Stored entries
★ ★ ★ ★

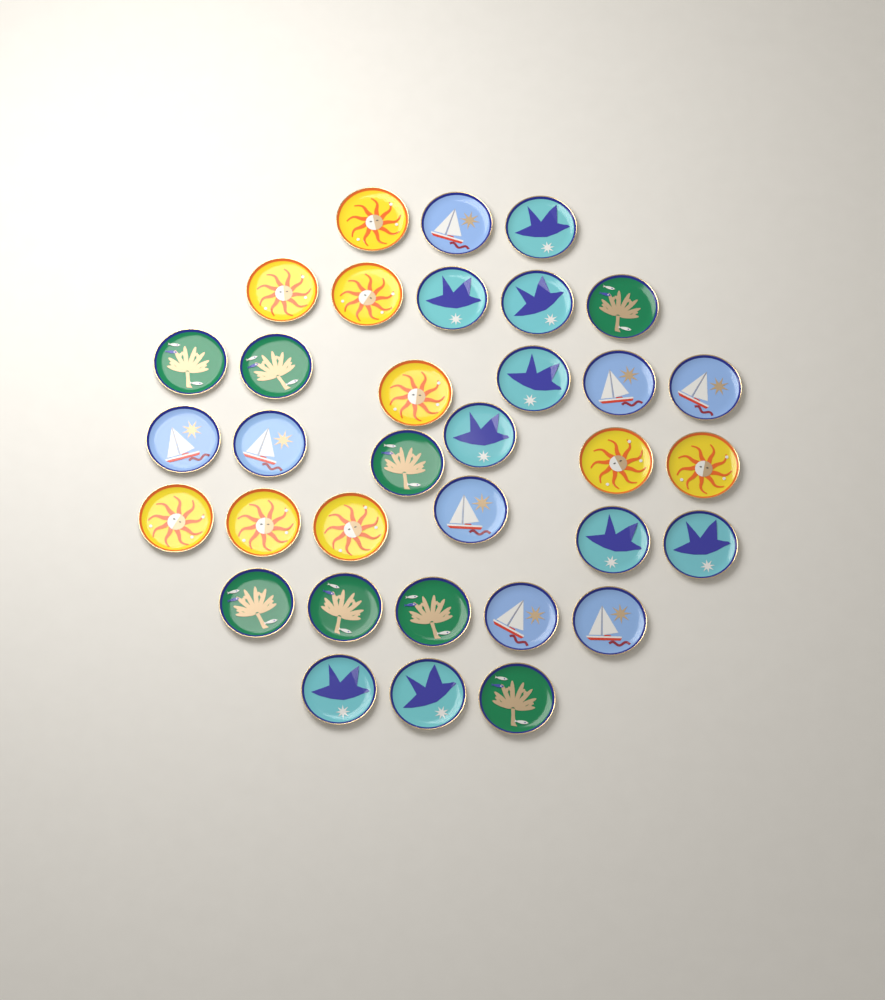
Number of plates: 34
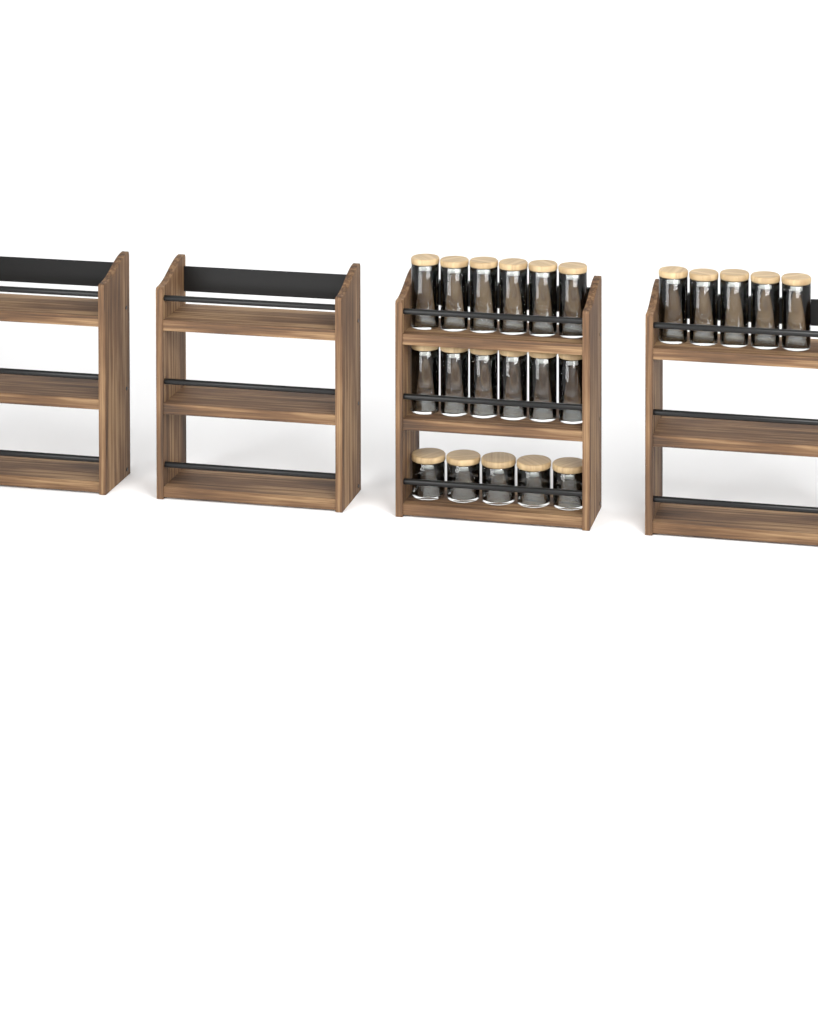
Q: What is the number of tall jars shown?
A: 17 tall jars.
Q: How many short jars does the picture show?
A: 5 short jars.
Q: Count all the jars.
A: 22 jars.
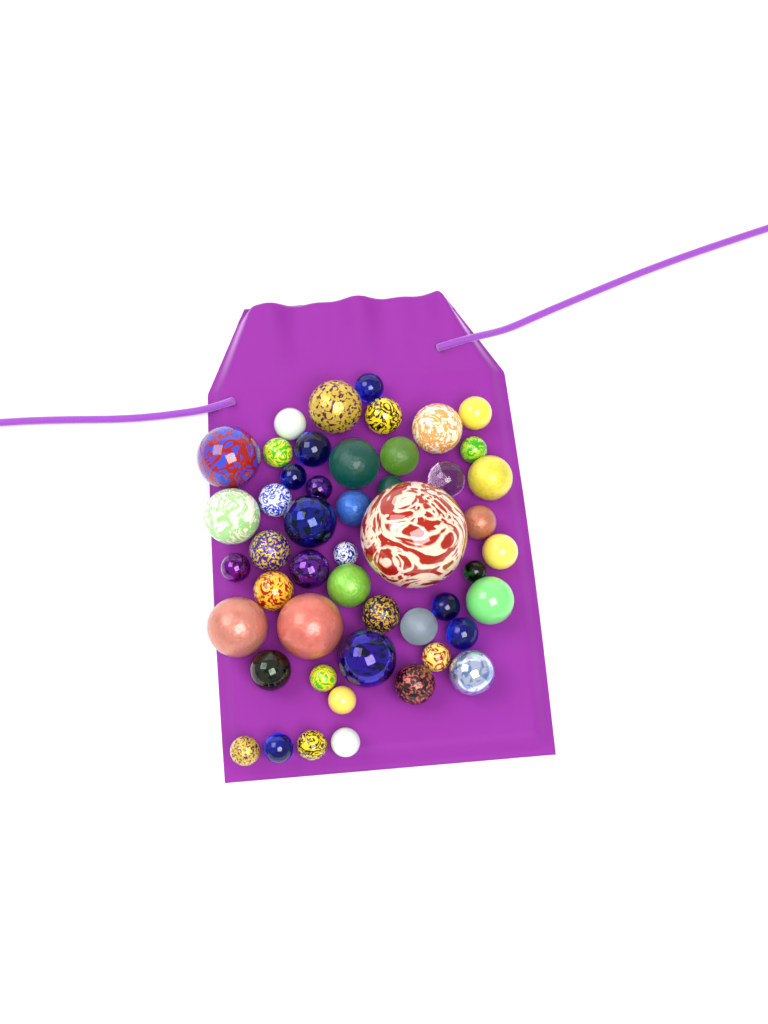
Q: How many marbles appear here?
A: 49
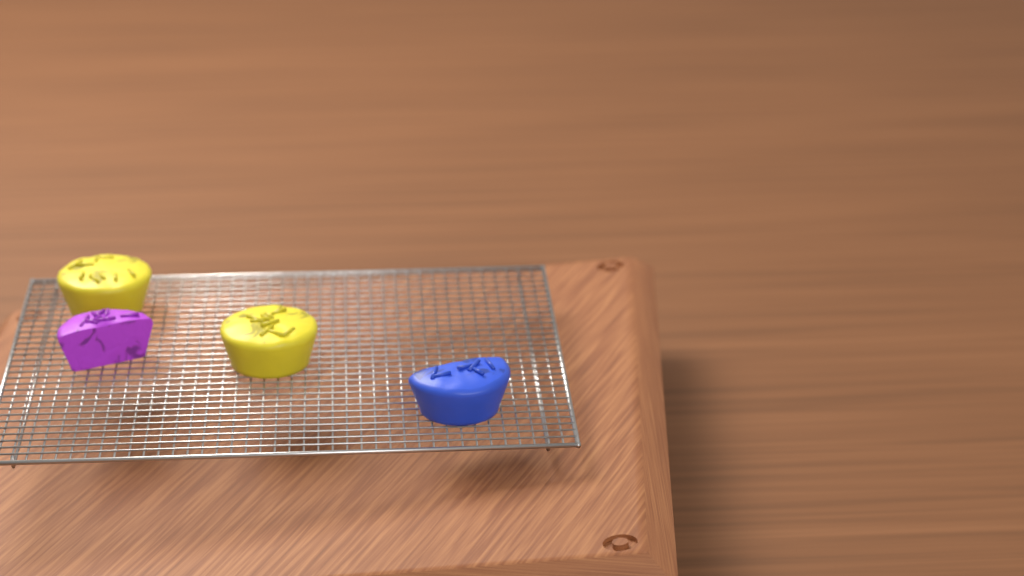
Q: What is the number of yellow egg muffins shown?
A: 2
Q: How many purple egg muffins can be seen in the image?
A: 1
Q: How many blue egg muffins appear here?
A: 1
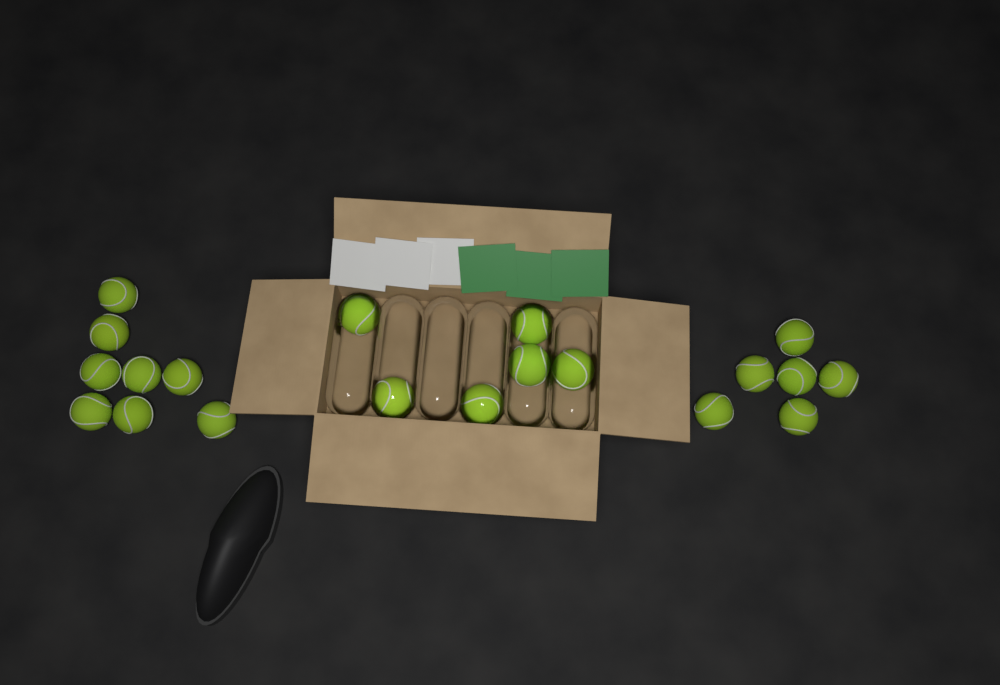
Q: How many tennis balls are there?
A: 20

★ ★ ★ ★

#### Prompt
Express every line of the material above as a JSON list of strings, one string per line, skipping blank lines. Leave the pictures out.

#### Completed exercise
[
  "Number of plates: 34",
  "Q: What is the number of tall jars shown?",
  "A: 17 tall jars.",
  "Q: How many short jars does the picture show?",
  "A: 5 short jars.",
  "Q: Count all the jars.",
  "A: 22 jars.",
  "Q: How many marbles appear here?",
  "A: 49",
  "Q: What is the number of yellow egg muffins shown?",
  "A: 2",
  "Q: How many purple egg muffins can be seen in the image?",
  "A: 1",
  "Q: How many blue egg muffins appear here?",
  "A: 1",
  "Q: How many tennis balls are there?",
  "A: 20"
]